Extract provided:
#####
Lol - tough QA team!    What happened if you were late for work?
Good doc, I probably read in in my AMP training in.....  '86 - my first job, we 
were an Amp shop.   And yes, we (later job) soldered and potted the amphenol 
and cannon connectors, crimped (only) the Reel fed terminals, heat shrunk 
everything, incl fancy moulded boots.   (Aircraft landing gear parts and some 
other small contracts I don't remember.)   My point was more about the slick 
professional appearance of the tightly heatshrinked connection, not the 
soldered crimp.   For sure I would not solder then crimp.  
Agreed on the tool, and I know very few non-industry people with decent crimp 
tools.     The tool I have is better than most, (panduit)  but is not a 
controlled-cycle tool with precise, fitted dies, etc.  This is why I prefer an 
uninsulated closed barrel terminal done as mentioned,  and why I don't use 
pre-insulated terminals if I have others on hand.  (given the less than perfect 
crimp, I doubt the crimp-nuance in the doc is relevant. )
Anyway, hair-splitting I suppose in this application.

Dave.
#####
Data segment:
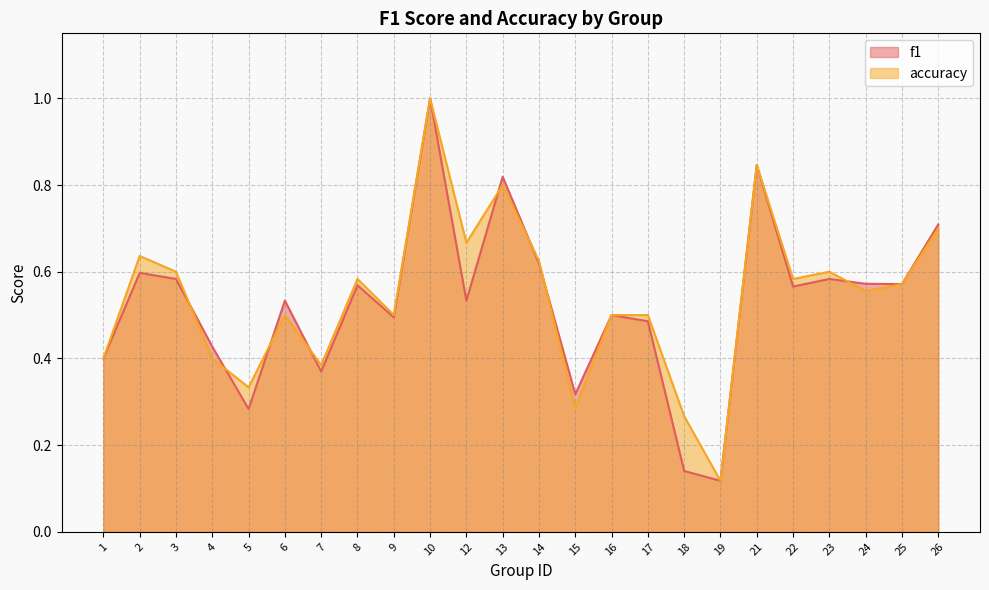

The accuracy series shows 0.5 at 9. True or false?

True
#####
Task item:
Reproduce, word for word, the forum post about crimping and heat-shrinking connector terminals.

Task solution:
Lol - tough QA team!    What happened if you were late for work?
Good doc, I probably read in in my AMP training in.....  '86 - my first job, we 
were an Amp shop.   And yes, we (later job) soldered and potted the amphenol 
and cannon connectors, crimped (only) the Reel fed terminals, heat shrunk 
everything, incl fancy moulded boots.   (Aircraft landing gear parts and some 
other small contracts I don't remember.)   My point was more about the slick 
professional appearance of the tightly heatshrinked connection, not the 
soldered crimp.   For sure I would not solder then crimp.  
Agreed on the tool, and I know very few non-industry people with decent crimp 
tools.     The tool I have is better than most, (panduit)  but is not a 
controlled-cycle tool with precise, fitted dies, etc.  This is why I prefer an 
uninsulated closed barrel terminal done as mentioned,  and why I don't use 
pre-insulated terminals if I have others on hand.  (given the less than perfect 
crimp, I doubt the crimp-nuance in the doc is relevant. )
Anyway, hair-splitting I suppose in this application.

Dave.